Note: There is no UI for browsing or pre-clearing browser pins; in the browser, a pin is only reset by accepting the mismatch dialog (or by clearing browser storage). For a deeper look at the handshake, fingerprints, and the full trust model, see Security & Threat Model.

Operator reference: admin worker commands

Operators manage all Workers on a Hub (not just their own) with leapmux admin worker. These act directly on the Hub’s database and need no running Hub. Highlights:

Command	Purpose
`leapmux admin worker list`	List Workers. Filters: `--user-id`, `--username`, `--status` (`active`, `deregistering`, `deleted`, `all`; default `active`).
`leapmux admin worker get --id <id>`	Show one Worker’s details and access grants (includes soft-deleted Workers for auditing).
`leapmux admin worker deregister --id <id>`	Force-deregister a Worker.
`leapmux admin worker reg-key list`	List live registration keys (`--include-expired` to include revoked/expired).
`leapmux admin worker reg-key revoke --id <id>`	Revoke a registration key.
`leapmux admin worker reg-key purge-expired`	Hard-delete all expired or revoked keys.

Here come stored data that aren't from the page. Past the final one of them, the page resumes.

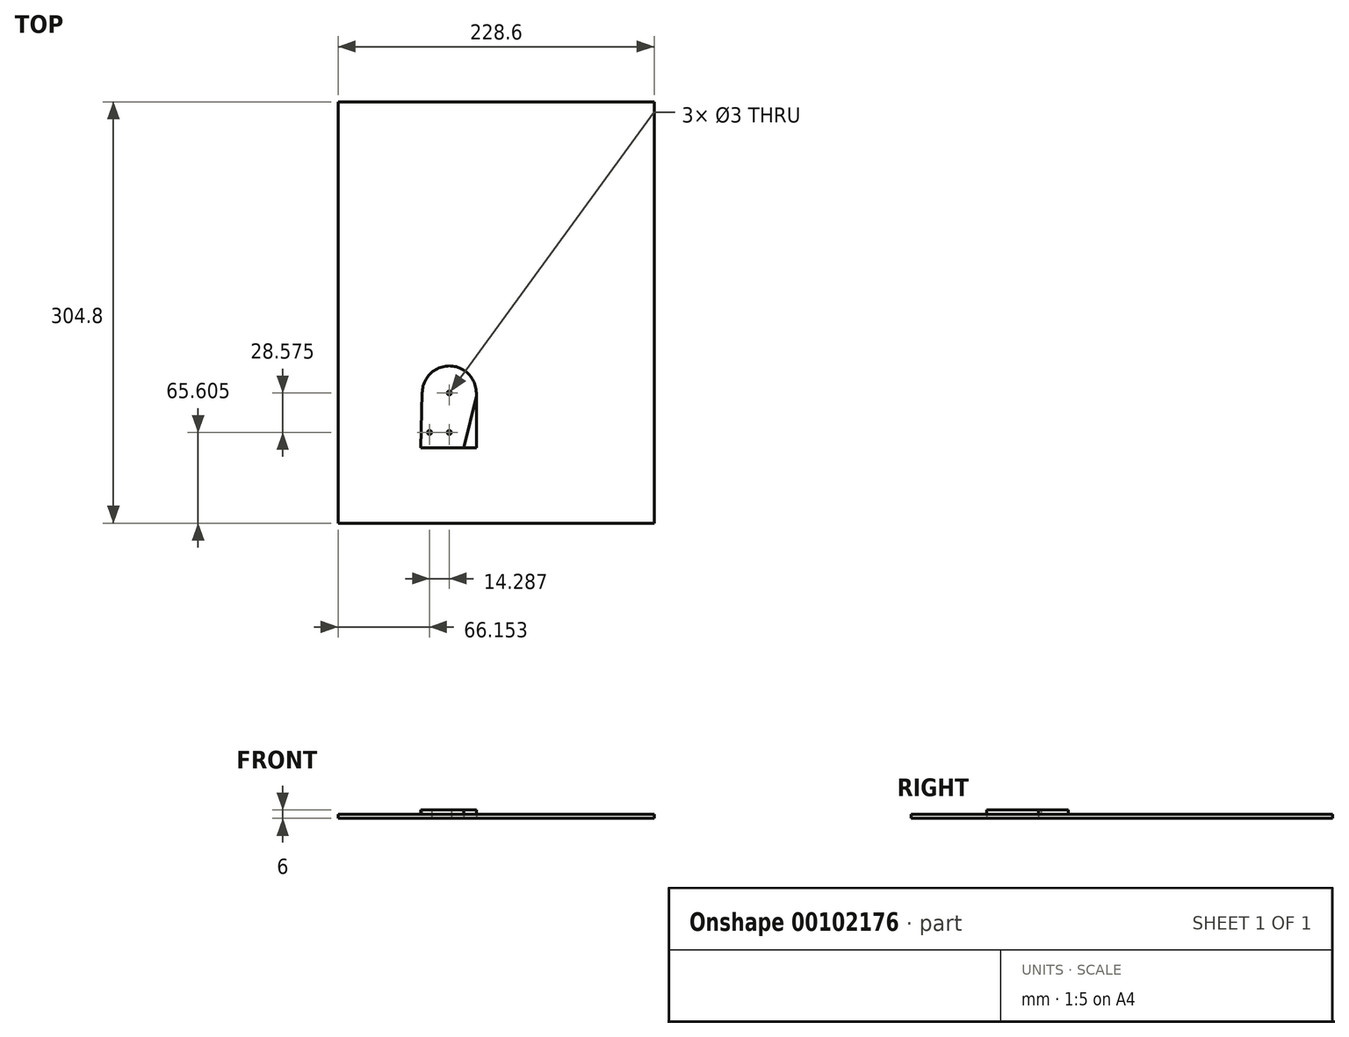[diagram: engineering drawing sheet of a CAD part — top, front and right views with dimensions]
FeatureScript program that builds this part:
annotation { "Feature Type Name" : "Feature", "Feature Type Description" : "" }
export const myFeature = defineFeature(function(context is Context, id is Id, definition is map)
    precondition{}
    {
        {
            var Q0;
            Q0=qCreatedBy(makeId("Top.planeOp"),FACE);
            var sketch = newSketch(context, id + "F0", { "sketchPlane" : qUnion([Q0])});
            skCircle(sketch, "E0", {"center": v(0, 19.59) * mm, "radius": 19.56 * mm});
            skLineSegment(sketch, "E1", {"start": v(0, 19.59) * mm, "end": v(19.56, 19.59) * mm});
            skLineSegment(sketch, "E2", {"start": v(19.56, 19.59) * mm, "end": v(19.56, -20.03) * mm});
            skLineSegment(sketch, "E3", {"start": v(0, 19.59) * mm, "end": v(0, -8.99) * mm});
            skLineSegment(sketch, "E4", {"start": v(19.56, -20.03) * mm, "end": v(-20.57, -20.03) * mm});
            skLineSegment(sketch, "E5", {"start": v(-19.56, 19.53) * mm, "end": v(-20.57, -20.03) * mm});
            skLineSegment(sketch, "E6", {"start": v(0, -5) * mm, "end": v(-14.29, -5) * mm});
            skLineSegment(sketch, "E7", {"start": v(-14.29, -8.99) * mm, "end": v(-14.29, -5) * mm});
            skCircle(sketch, "E8", {"center": v(0, 19.59) * mm, "radius": 1.5 * mm});
            skCircle(sketch, "E9", {"center": v(0, -8.99) * mm, "radius": 1.5 * mm});
            skCircle(sketch, "E10", {"center": v(-14.29, -8.99) * mm, "radius": 1.5 * mm});
            skLineSegment(sketch, "E11", {"start": v(10.54, -20.03) * mm, "end": v(19.56, 17.54) * mm});
            skLineSegment(sketch, "E12.bottom", {"start": v(-80.44, 230.2) * mm, "end": v(148.16, 230.2) * mm});
            skLineSegment(sketch, "E12.top", {"start": v(-80.44, -74.6) * mm, "end": v(148.16, -74.6) * mm});
            skLineSegment(sketch, "E12.left", {"start": v(-80.44, 230.2) * mm, "end": v(-80.44, -74.6) * mm});
            skLineSegment(sketch, "E12.right", {"start": v(148.16, 230.2) * mm, "end": v(148.16, -74.6) * mm});
            skSolve(sketch);
        }
        {
            var Q0;
            {var subQ0=sQuery(id+"F0.wireOp",EDGE,"E2");var subQ3=sQuery(id+"F0.wireOp",EDGE,"E11");var subQ5=makeQuery(id+"F0.imprint","INTERSECT",VERTEX,{"derivedFrom":[subQ0,subQ3]});Q0=makeQuery(id+"F0.imprint","IMPRINT",FACE,{"disambiguationData":[TD([[makeQuery(id+"F0.imprint","IMPRINT",EDGE,{"disambiguationData":[TD([[subQ5,1.0]])],"derivedFrom":subQ3}),1.0]])]});}
            var Q1;
            {var subQ1=sQuery(id+"F0.wireOp",EDGE,"E0");var subQ8=makeQuery(id+"F0.imprint","INTERSECT",VERTEX,{"derivedFrom":[subQ1,sQuery(id+"F0.wireOp",EDGE,"E5")]});Q1=makeQuery(id+"F0.imprint","IMPRINT",FACE,{"disambiguationData":[TD([[makeQuery(id+"F0.imprint","IMPRINT",EDGE,{"disambiguationData":[TD([[subQ8,-1.0]])],"derivedFrom":subQ1}),1.0]])]});}
            var Q2;
            {var subQ0=sQuery(id+"F0.wireOp",EDGE,"E5");Q2=makeQuery(id+"F0.imprint","IMPRINT",FACE,{"disambiguationData":[TD([[makeQuery(id+"F0.imprint","IMPRINT",EDGE,{"derivedFrom":subQ0}),1.0]])]});}
            var Q3;
            {var subQ0=sQuery(id+"F0.wireOp",EDGE,"E3");var subQ1=sQuery(id+"F0.wireOp",EDGE,"E0");var subQ2=makeQuery(id+"F0.imprint","INTERSECT",VERTEX,{"derivedFrom":[subQ1,subQ0]});Q3=makeQuery(id+"F0.imprint","IMPRINT",FACE,{"disambiguationData":[TD([[makeQuery(id+"F0.imprint","IMPRINT",EDGE,{"disambiguationData":[TD([[subQ2,-1.0]])],"derivedFrom":subQ1}),1.0]])]});}
            extrude(context, id + "F1", {"entities" : qUnion([Q0, Q1, Q2, Q3]), "depth" : 6 * mm});
        }
        {
            var Q0;
            {var subQ8=sQuery(id+"F0.wireOp",EDGE,"E5");Q0=makeQuery(id+"F0.imprint","IMPRINT",FACE,{"disambiguationData":[TD([[makeQuery(id+"F0.imprint","IMPRINT",EDGE,{"derivedFrom":subQ8}),-1.0]])]});}
            extrude(context, id + "F2", {"entities" : qUnion([Q0]), "operationType" : NewBodyOperationType.ADD, "depth" : 3 * mm});
        }
    });
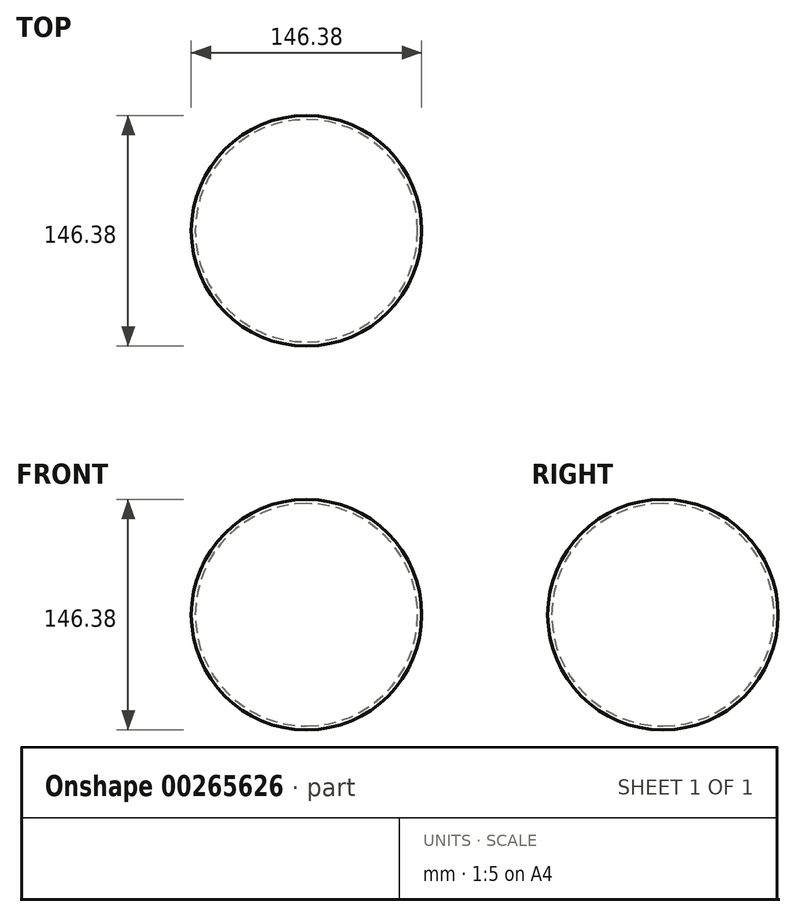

Note: The admin CLI deliberately has no reg-key create — registration keys are minted only by an authenticated user (via the Register worker dialog), which is itself the authorization step. The admin CLI lists, revokes, and purges keys but does not issue them.

For the complete operator surface — including encryption keys, sessions, and tokens — see Admin CLI.

Encryption mode

A Worker runs in one of two encryption modes, set with --encryption-mode:

post-quantum (the default) — the hybrid post-quantum handshake, advertising all three static keys.
classic — X25519-only.

Leave this at the default unless you have a specific reason to change it; both ends must agree, and the Hub tracks the mode the Worker declares. The cryptographic details are covered in Security & Threat Model.